[start of Selected text]

This Amendment to Business Combination Agreement (this “Amendment”), dated as of December 22, 2025 (the “Amendment Date”), amends that certain Business Combination Agreement, dated as of October 13, 2025 (the “Agreement”), by and among Inflection Point Acquisition Corp. V (formerly known as Maywood Acquisition Corp.), a Cayman Islands exempted company (“SPAC”), GOWell Technology Limited, a Cayman Islands exempted company (the “Company”), GOWell Energy Technology, a Cayman Islands exempted company and IPCV Merger Sub Limited, a Cayman Islands exempted company. All capitalized terms used in this Amendment but not otherwise defined herein shall have the respective meanings ascribed to such terms in the Agreement.

WHEREAS, pursuant to Section 13.8 of the Agreement, SPAC and the Company (the “Parties”) may amend the Agreement by executing an amendment in writing; and

WHEREAS, the Parties desire to amend the Agreement as provided below.

NOW, THEREFORE, in consideration of the foregoing and the promises and covenants contained herein, and other good and valuable consideration, the receipt and sufficiency of which are hereby acknowledged, and intending to be legally bound hereby, the Parties hereby agree as follows:

  1. Amendment to the Agreement.

[end of Selected text]

What to work on:
• A. In the amendment excerpt, substitute "Signatories" for "Parties" throughout the stretch from "WHEREAS, pursuant to" through "to the Agreement.".
• B. According to the amendment excerpt, on what date was the original Business Combination Agreement dated?
Rely only on the amendment excerpt.

[start of Data excerpt]

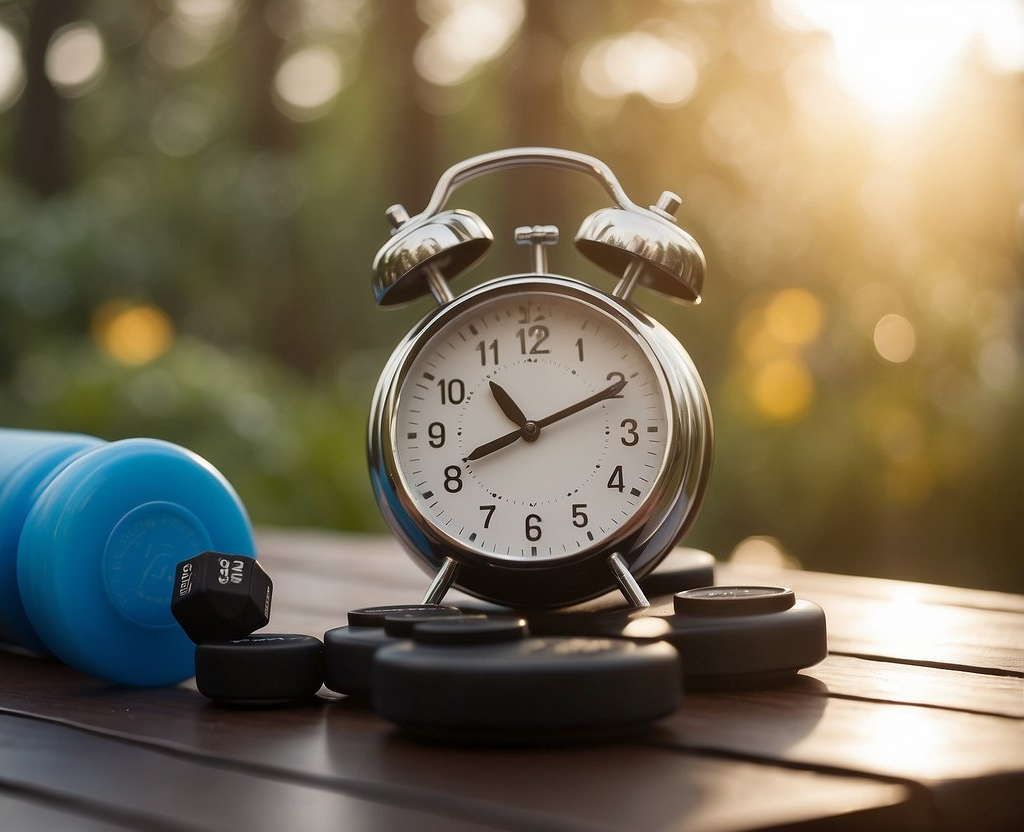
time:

[end of Data excerpt]

The responses:
• A.
WHEREAS, pursuant to Section 13.8 of the Agreement, SPAC and the Company (the “Signatories”) may amend the Agreement by executing an amendment in writing; and

WHEREAS, the Signatories desire to amend the Agreement as provided below.

NOW, THEREFORE, in consideration of the foregoing and the promises and covenants contained herein, and other good and valuable consideration, the receipt and sufficiency of which are hereby acknowledged, and intending to be legally bound hereby, the Signatories hereby agree as follows:

  1. Amendment to the Agreement.

• B. October 13, 2025.